# Steps in Factor Analysis
# A) Test assumptions of Factor Analysis such as Factorability
# B) Exploratory Factor Analysis (EFA)
# C) Determine the number of Factors
# D) Identify which item belong to which factor
# E) Drop items as necessary and repeat steps c and d
# F) Name and define factors. For example - For Factor 1 - Pain Reliever Action and Factor 2 - Pain Reliever side effects. You may give good names.
# G) Examine correlations among factors
# H) Analyze internal reliability
#Load required libraries
library(corpcor)
library(GPArotation)
library(psych)
library(ggplot2)
##
## Attaching package: 'ggplot2'
## The following objects are masked from 'package:psych':
##
## %+%, alpha
library(MASS)
library(MVN)
## sROC 0.1-2 loaded
##
## Attaching package: 'MVN'
## The following object is masked from 'package:psych':
##
## mardia
library(psy)
##
## Attaching package: 'psy'
## The following object is masked from 'package:psych':
##
## wkappa
library(readxl)
#load data
painReliefData <-read_excel("D:/PGPBABI/Advance stats/practise assignment-pain relief/pain relief Factor Analysis.xlsx", col_names = TRUE)
str(painReliefData)
## Classes 'tbl_df', 'tbl' and 'data.frame': 100 obs. of 6 variables:
## $ do not upset stomach: num -2.6075 -2.5977 -0.6027 0.0515 -2.5975 ...
## $ no bad side effects : num -2.0409 0.5938 0.0568 -1.4052 0.3321 ...
## $ stops the pain : num 0.668 -0.69 -2.635 -1.335 -0.825 ...
## $ works quickly : num 0.405 -0.814 -3.839 -1.148 -1.125 ...
## $ keeps me awake : num 1.3211 -0.5492 -0.5083 -0.0914 2.1677 ...
## $ limited relief : num -0.351 2.948 1.526 1.522 0.278 ...
#Normality
hzTest(painReliefData, qqplot = TRUE)

## Henze-Zirkler's Multivariate Normality Test
## ---------------------------------------------
## data : painReliefData
##
## HZ : 0.8930289
## p-value : 0.6047229
##
## Result : Data are multivariate normal.
## ---------------------------------------------
#We conclude data is multivariate normal.
#Linear relation between variables : Test by visually examining all or at least some of the #bivariate scatterplots
plot(painReliefData)

#We conclude that at least some of the variables are linear / almost linear.

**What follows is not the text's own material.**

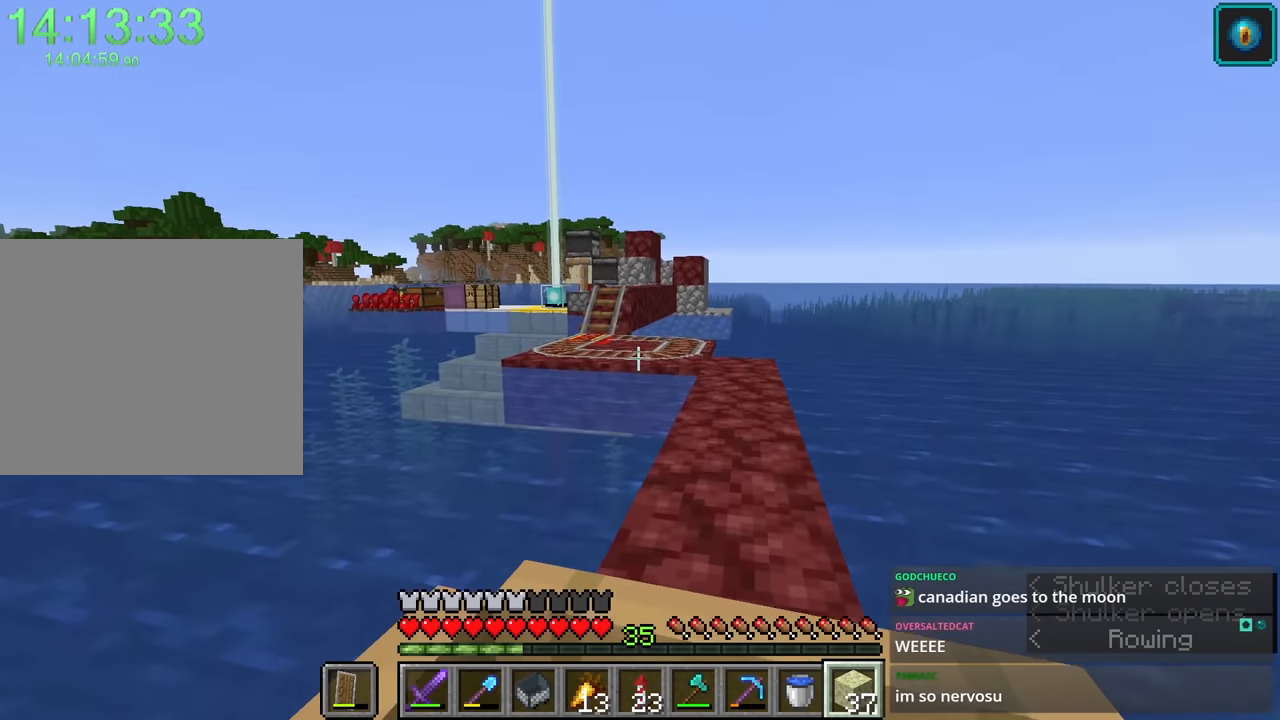
{"keys": ["w"], "mouse": [], "events": [[200, "a", "down"], [300, "a", "up"]]}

#Testing of assumptions for Factor Analysis
# Re: https://en.wikiversity.org/wiki/Exploratory_factor_analysis/Assumptions
# 1. Factorability is the assumption that there are at least some correlations amongst the #variables so that coherent factors can be identified. Basically, there should be some #degree of collinearity among the variables but not an extreme degree or singularity among the variables.
# Factorability can be examined via any of the following:
# a. Inter-item correlations (correlation matrix) - are there at least several sizable correlations - e.g. > 0.5?
# Correlation Matrix: To do the factor analysis we must have variables that correlate fairly #well with each other. The correlation matrix is generated in R to check the pattern of #relationship between variables.
# #create a correlation matrix
PainReliefMatrix<-cor(painReliefData)
round(PainReliefMatrix, 2)
## do not upset stomach no bad side effects
## do not upset stomach 1.00 0.60
## no bad side effects 0.60 1.00
## stops the pain 0.16 0.13
## works quickly 0.09 -0.07
## keeps me awake -0.59 -0.64
## limited relief -0.17 -0.06
## stops the pain works quickly keeps me awake
## do not upset stomach 0.16 0.09 -0.59
## no bad side effects 0.13 -0.07 -0.64
## stops the pain 1.00 0.63 -0.03
## works quickly 0.63 1.00 0.06
## keeps me awake -0.03 0.06 1.00
## limited relief -0.63 -0.61 0.03
## limited relief
## do not upset stomach -0.17
## no bad side effects -0.06
## stops the pain -0.63
## works quickly -0.61
## keeps me awake 0.03
## limited relief 1.00
# From the above correlation matrix we can see that all the variables value of
# correlation coefficient greater than 0.5 with at least one other variable.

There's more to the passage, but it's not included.